[Stored data entries]
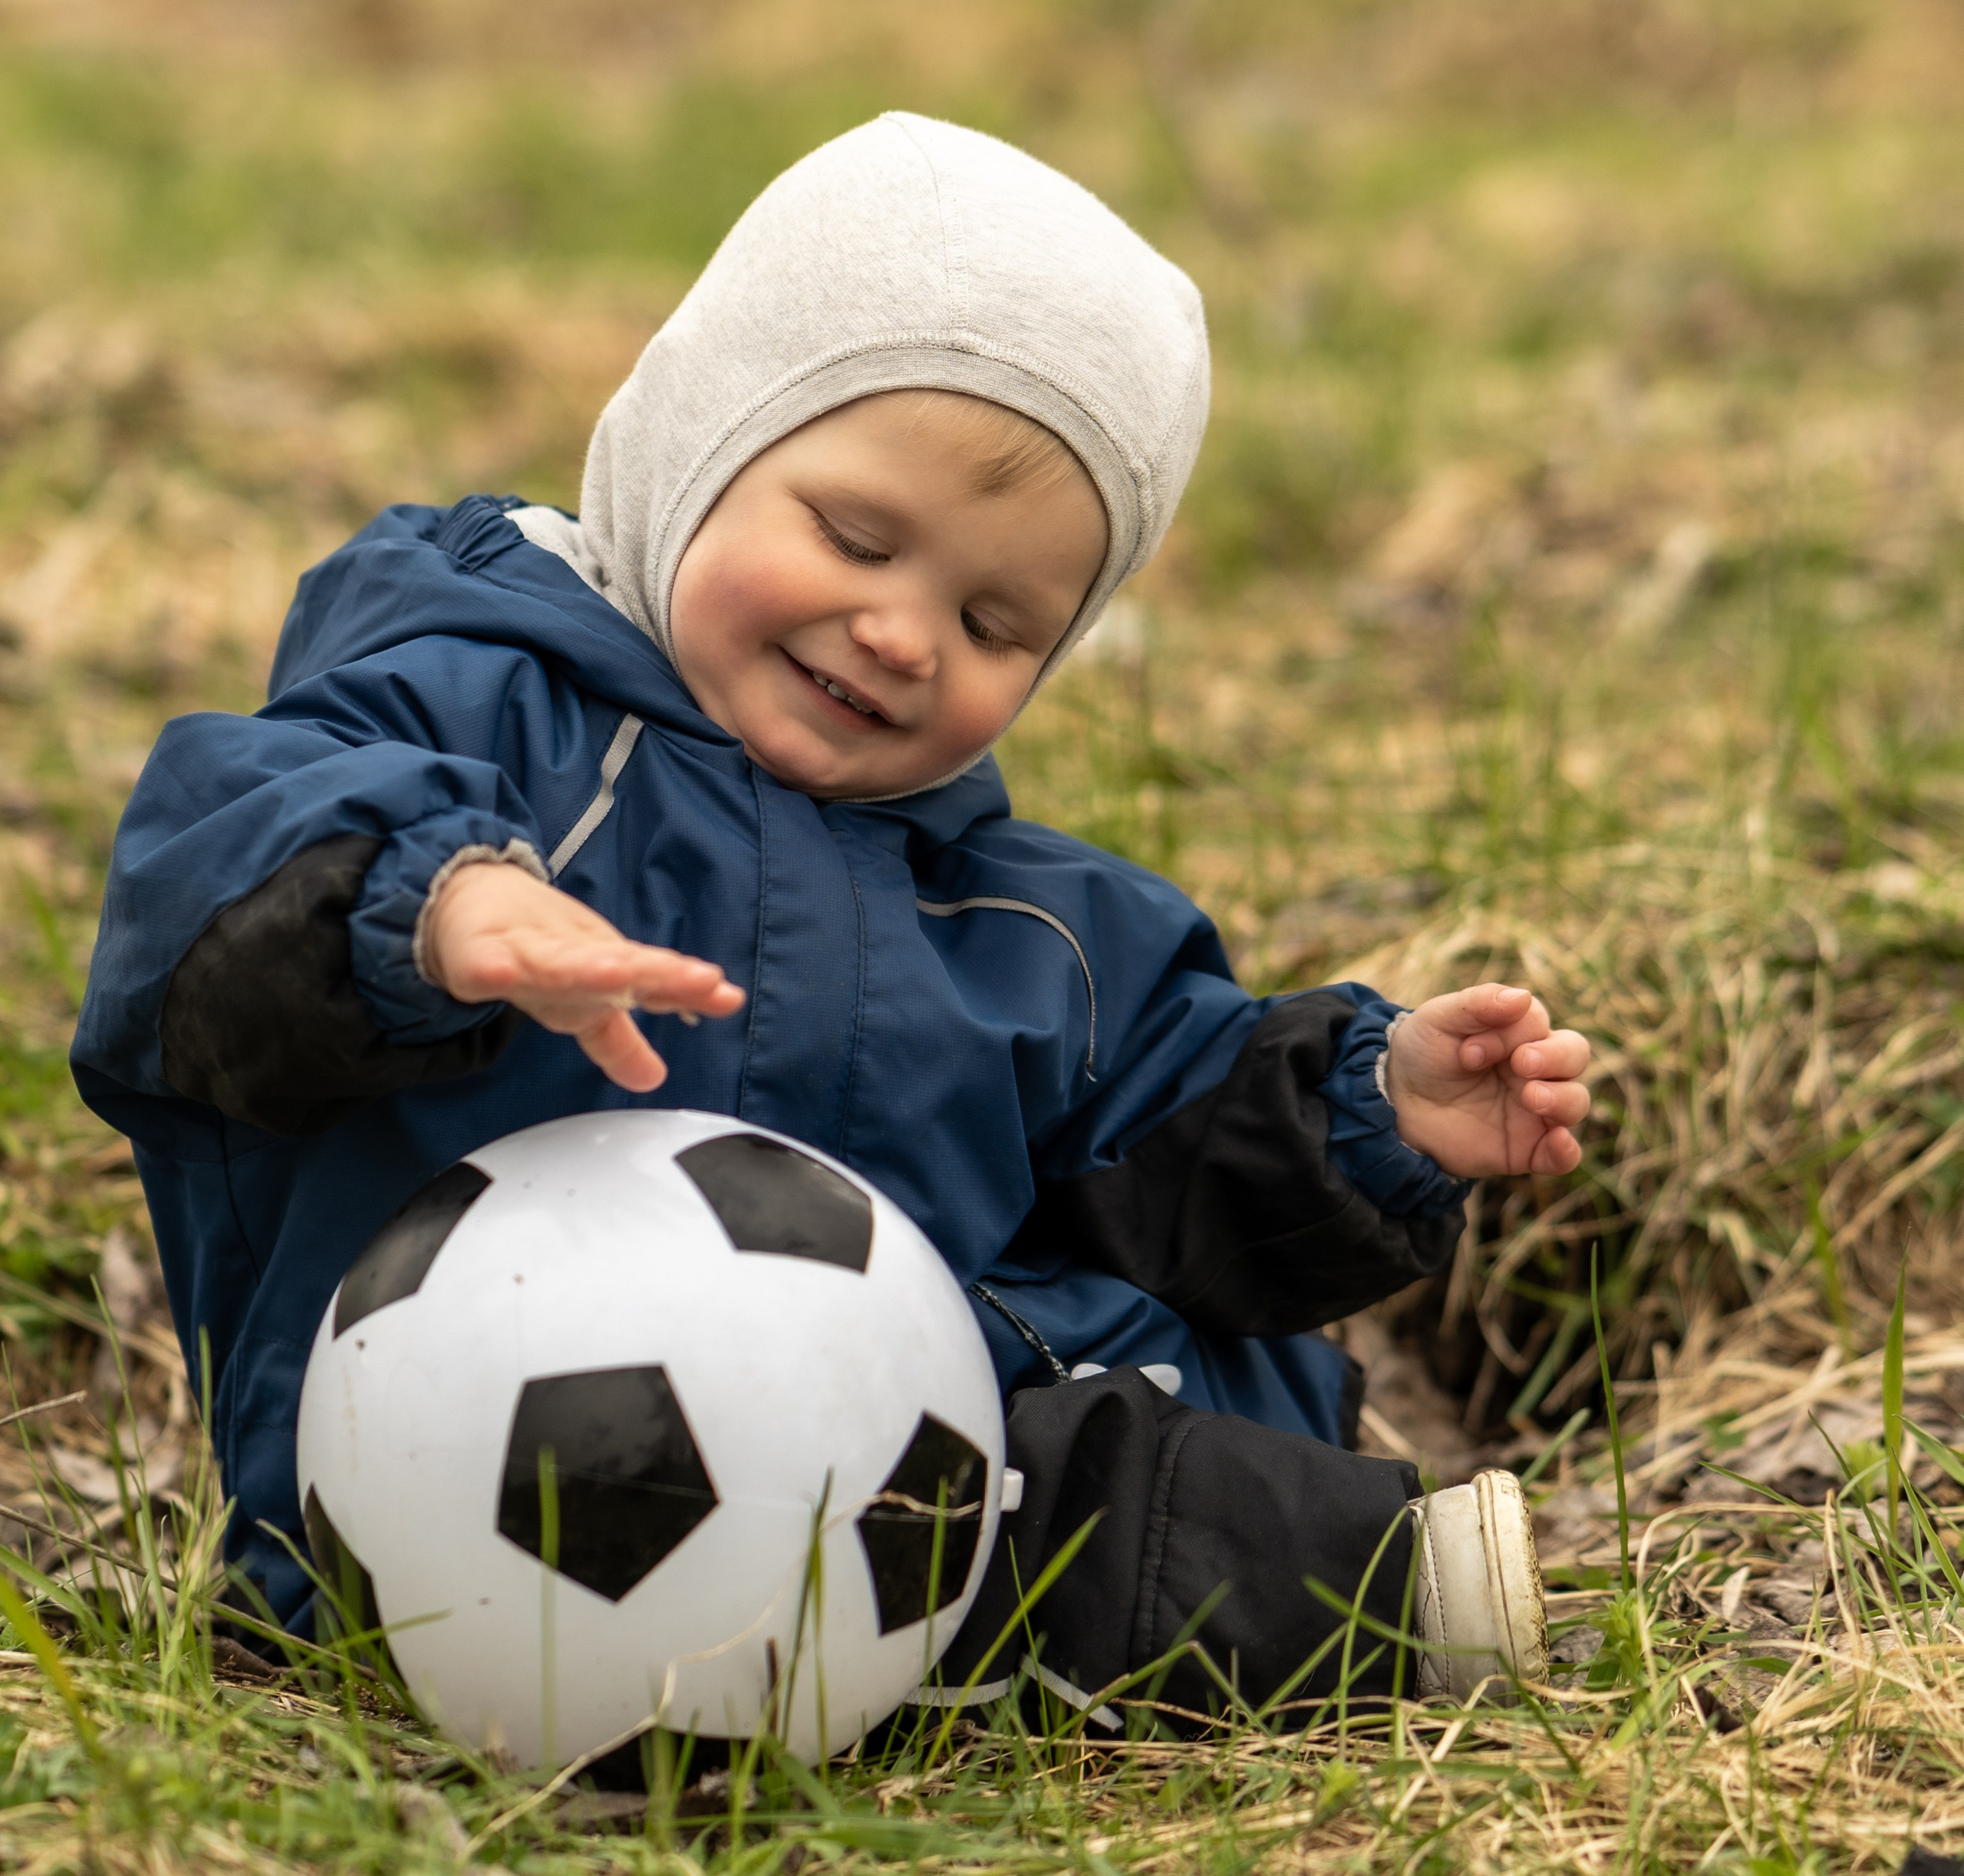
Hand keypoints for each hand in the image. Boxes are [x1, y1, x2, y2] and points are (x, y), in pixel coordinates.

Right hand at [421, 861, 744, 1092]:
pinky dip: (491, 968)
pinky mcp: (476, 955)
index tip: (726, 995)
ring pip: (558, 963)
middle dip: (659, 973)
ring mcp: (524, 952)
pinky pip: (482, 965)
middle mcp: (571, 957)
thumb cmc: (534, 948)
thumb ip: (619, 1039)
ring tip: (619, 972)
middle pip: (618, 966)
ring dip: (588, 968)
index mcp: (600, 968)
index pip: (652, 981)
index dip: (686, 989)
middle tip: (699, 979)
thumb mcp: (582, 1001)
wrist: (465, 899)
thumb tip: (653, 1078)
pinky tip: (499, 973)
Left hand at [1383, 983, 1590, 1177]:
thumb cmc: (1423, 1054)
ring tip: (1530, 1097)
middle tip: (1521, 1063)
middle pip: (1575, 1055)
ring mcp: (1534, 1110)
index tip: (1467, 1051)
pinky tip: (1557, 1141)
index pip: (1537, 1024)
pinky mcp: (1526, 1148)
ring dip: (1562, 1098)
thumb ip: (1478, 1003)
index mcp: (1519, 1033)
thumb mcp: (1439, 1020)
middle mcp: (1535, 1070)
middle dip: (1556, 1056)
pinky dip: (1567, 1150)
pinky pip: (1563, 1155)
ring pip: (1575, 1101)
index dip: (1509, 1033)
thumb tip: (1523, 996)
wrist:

#### WORK ITEM:
Every entry above is to be set down exactly; the pictures are to be left out.

#### COMPLETED EXERCISE:
Hand keypoints for each hand in the image. Boxes are [x1, y1, x2, y2] and points are (x, y), in pixel coordinates.

Right hand at [421, 861, 744, 1092]:
pinky dip: (491, 968)
pinky mcp: (476, 955)
index tip: (726, 995)
ring pip: (558, 963)
middle dip: (659, 973)
ring mcp: (524, 952)
pinky pip: (482, 965)
middle mcp: (571, 957)
thumb cmc: (534, 948)
thumb ip: (619, 1039)
ring tip: (619, 972)
middle pip: (618, 966)
ring dip: (588, 968)
index mcp: (600, 968)
index pip: (652, 981)
index dip: (686, 989)
middle tip: (699, 979)
thumb mcp: (582, 1001)
wrist: (465, 899)
thumb tip: (653, 1078)
pinky tip: (499, 973)
Left hand at [1383, 983, 1590, 1177]:
thumb cmc: (1423, 1054)
ring tip: (1530, 1097)
middle tip: (1521, 1063)
middle pip: (1575, 1055)
ring mcp: (1534, 1110)
index tip: (1467, 1051)
pinky tip: (1557, 1141)
index pip: (1537, 1024)
pinky mcp: (1526, 1148)
ring dip: (1562, 1098)
thumb ip: (1478, 1003)
index mcp: (1519, 1033)
thumb mcp: (1439, 1020)
middle mcp: (1535, 1070)
middle dip: (1556, 1056)
pinky dip: (1567, 1150)
pinky pip: (1563, 1155)
ring pip: (1575, 1101)
index dip: (1509, 1033)
thumb tip: (1523, 996)
wrist:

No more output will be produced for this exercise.